[REQUIRED ACTION] Produce a verbatim copy of the records, and keep the images out of it.

Collected data:
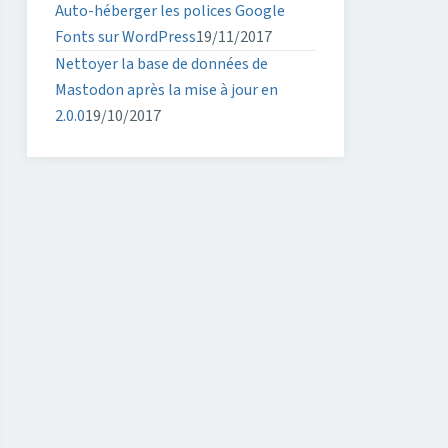
Auto-héberger les polices Google
Fonts sur WordPress
19/11/2017
Nettoyer la base de données de
Mastodon après la mise à jour en
2.0.0
19/10/2017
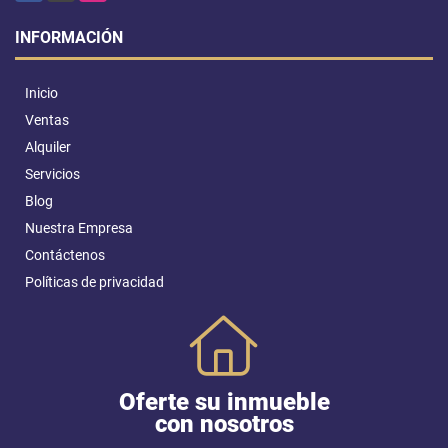
INFORMACIÓN
Inicio
Ventas
Alquiler
Servicios
Blog
Nuestra Empresa
Contáctenos
Políticas de privacidad
Oferte su inmueble
con nosotros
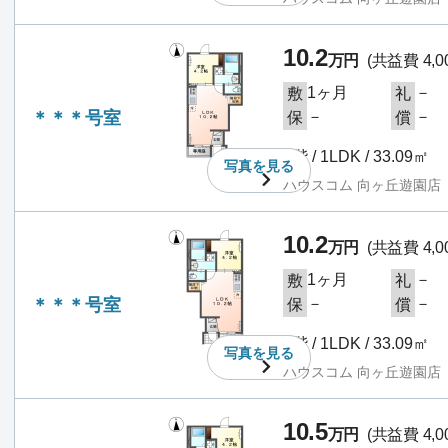
10.2
万円
(共益費 4,0
1ヶ月
－
敷
礼
＊＊＊号室
－
－
保
償
1階 / 1LDK / 33.09㎡
写真を
見る
ハウスコム 向ヶ丘遊園店
10.2
万円
(共益費 4,0
1ヶ月
－
敷
礼
＊＊＊号室
－
－
保
償
1階 / 1LDK / 33.09㎡
写真を
見る
ハウスコム 向ヶ丘遊園店
10.5
万円
(共益費 4,0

[ANSWER]
Auto-héberger les polices Google
Fonts sur WordPress
19/11/2017
Nettoyer la base de données de
Mastodon après la mise à jour en
2.0.0
19/10/2017
INFORMACIÓN
Inicio
Ventas
Alquiler
Servicios
Blog
Nuestra Empresa
Contáctenos
Políticas de privacidad
Oferte su inmueble
con nosotros
10.2
万円
(共益費 4,0
1ヶ月
－
敷
礼
＊＊＊号室
－
－
保
償
1階 / 1LDK / 33.09㎡
写真を
見る
ハウスコム 向ヶ丘遊園店
10.2
万円
(共益費 4,0
1ヶ月
－
敷
礼
＊＊＊号室
－
－
保
償
1階 / 1LDK / 33.09㎡
写真を
見る
ハウスコム 向ヶ丘遊園店
10.5
万円
(共益費 4,0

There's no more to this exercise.